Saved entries
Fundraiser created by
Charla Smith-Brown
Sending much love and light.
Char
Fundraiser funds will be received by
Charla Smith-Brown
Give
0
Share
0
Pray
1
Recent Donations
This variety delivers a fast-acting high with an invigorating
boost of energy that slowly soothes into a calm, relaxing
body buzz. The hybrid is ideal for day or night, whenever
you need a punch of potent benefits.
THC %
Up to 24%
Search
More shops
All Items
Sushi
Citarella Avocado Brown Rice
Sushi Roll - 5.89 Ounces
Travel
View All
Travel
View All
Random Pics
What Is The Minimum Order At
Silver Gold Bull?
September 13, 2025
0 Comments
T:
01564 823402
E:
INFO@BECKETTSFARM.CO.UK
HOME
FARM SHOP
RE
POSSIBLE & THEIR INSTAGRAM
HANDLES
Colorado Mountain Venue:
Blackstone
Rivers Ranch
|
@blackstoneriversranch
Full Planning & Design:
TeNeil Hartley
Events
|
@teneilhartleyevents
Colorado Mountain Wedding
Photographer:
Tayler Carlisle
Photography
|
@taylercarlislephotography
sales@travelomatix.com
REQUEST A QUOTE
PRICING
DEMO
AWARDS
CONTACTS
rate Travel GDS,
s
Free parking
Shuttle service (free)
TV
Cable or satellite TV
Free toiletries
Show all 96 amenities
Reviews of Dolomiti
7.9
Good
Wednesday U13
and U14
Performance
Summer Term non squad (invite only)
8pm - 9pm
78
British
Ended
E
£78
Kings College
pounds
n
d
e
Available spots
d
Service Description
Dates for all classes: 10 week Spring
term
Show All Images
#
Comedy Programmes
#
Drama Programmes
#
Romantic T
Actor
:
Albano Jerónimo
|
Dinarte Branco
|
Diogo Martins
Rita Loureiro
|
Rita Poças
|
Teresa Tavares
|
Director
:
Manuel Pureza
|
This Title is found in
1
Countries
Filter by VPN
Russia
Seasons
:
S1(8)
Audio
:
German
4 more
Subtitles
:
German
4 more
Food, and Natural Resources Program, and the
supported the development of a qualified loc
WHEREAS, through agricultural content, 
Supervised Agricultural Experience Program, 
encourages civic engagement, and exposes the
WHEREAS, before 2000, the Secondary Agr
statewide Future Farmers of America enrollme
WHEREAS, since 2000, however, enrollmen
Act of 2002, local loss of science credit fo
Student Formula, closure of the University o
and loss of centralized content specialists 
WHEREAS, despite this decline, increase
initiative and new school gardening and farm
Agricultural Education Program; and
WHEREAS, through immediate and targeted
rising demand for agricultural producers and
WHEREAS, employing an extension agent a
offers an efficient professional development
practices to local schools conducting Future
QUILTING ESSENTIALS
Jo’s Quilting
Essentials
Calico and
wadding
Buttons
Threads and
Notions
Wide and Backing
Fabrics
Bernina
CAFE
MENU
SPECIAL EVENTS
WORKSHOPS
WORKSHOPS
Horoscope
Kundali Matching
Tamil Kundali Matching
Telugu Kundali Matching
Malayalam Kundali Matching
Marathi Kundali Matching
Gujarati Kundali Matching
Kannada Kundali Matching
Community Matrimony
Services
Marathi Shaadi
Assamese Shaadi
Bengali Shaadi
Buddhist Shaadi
* * *
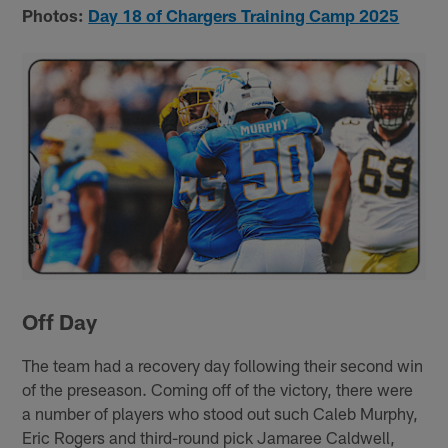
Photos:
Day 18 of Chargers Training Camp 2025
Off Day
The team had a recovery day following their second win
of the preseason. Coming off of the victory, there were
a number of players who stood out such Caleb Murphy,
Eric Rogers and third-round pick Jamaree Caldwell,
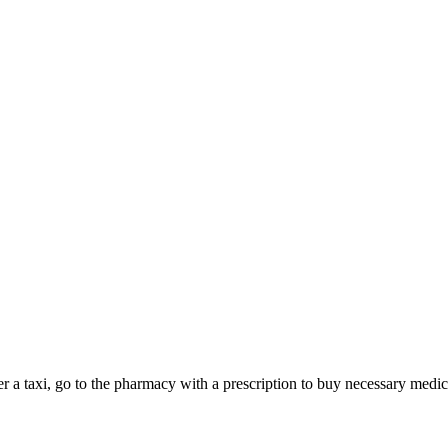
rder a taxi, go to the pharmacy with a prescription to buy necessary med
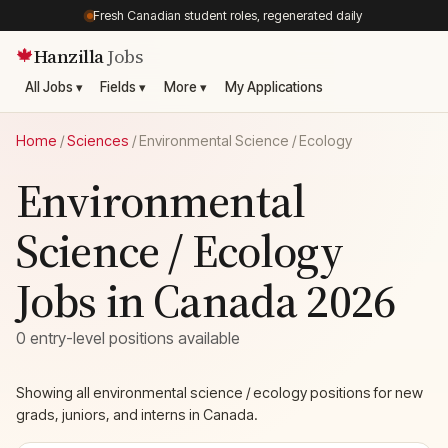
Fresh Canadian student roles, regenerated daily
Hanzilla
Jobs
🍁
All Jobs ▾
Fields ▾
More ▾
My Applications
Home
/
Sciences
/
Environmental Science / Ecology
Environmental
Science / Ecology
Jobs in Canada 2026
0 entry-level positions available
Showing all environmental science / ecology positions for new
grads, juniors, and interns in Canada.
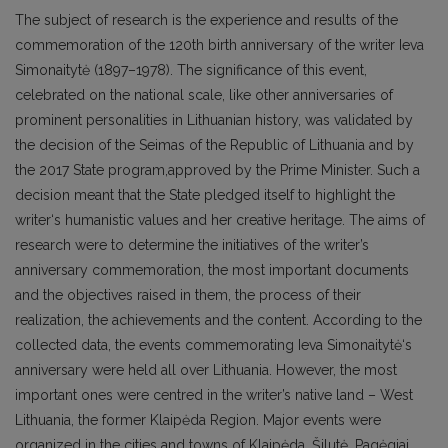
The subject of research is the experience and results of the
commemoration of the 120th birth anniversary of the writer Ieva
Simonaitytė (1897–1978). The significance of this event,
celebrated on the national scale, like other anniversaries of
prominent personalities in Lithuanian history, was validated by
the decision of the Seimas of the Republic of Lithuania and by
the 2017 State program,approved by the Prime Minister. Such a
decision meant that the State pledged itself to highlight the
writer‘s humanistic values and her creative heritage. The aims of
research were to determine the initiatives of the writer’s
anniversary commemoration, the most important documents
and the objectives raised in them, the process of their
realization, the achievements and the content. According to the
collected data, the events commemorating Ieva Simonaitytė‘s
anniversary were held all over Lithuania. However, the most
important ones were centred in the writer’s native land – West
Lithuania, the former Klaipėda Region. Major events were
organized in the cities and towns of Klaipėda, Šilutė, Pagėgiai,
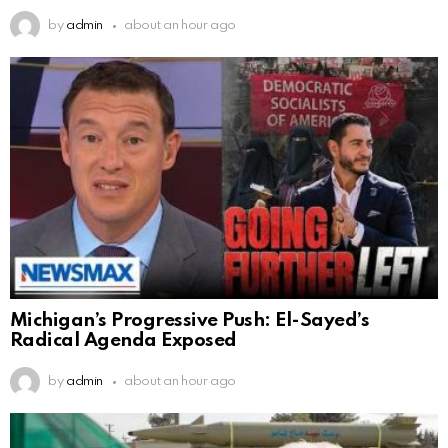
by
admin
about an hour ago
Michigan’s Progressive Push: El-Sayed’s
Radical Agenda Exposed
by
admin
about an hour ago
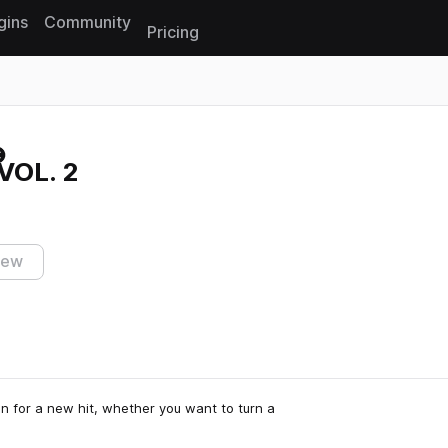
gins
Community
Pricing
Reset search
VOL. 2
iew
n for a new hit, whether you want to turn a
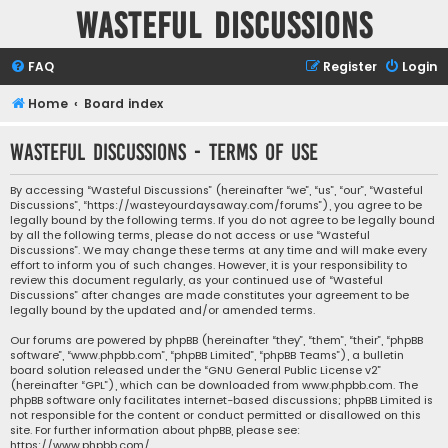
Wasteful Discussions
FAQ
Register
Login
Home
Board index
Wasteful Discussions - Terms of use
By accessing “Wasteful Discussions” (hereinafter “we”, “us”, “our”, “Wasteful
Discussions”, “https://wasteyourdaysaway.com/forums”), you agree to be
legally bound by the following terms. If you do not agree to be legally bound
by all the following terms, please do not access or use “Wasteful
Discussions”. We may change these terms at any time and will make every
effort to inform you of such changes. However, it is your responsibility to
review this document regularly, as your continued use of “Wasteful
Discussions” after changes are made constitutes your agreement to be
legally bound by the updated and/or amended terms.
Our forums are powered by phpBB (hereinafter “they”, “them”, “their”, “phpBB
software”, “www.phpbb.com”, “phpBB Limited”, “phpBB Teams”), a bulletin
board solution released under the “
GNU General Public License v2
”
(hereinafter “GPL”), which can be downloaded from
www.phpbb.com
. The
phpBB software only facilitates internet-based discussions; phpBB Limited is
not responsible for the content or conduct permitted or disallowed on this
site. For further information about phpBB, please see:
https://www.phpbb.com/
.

- Job item
Rewrite everything from the line containing "Fundraiser created by" down to the line containing "boost of energy", swapping "Donations" for "Contributions" and leaving every other word as it stands.

- Task response
Fundraiser created by
Charla Smith-Brown
Sending much love and light.
Char
Fundraiser funds will be received by
Charla Smith-Brown
Give
0
Share
0
Pray
1
Recent Contributions
This variety delivers a fast-acting high with an invigorating
boost of energy that slowly soothes into a calm, relaxing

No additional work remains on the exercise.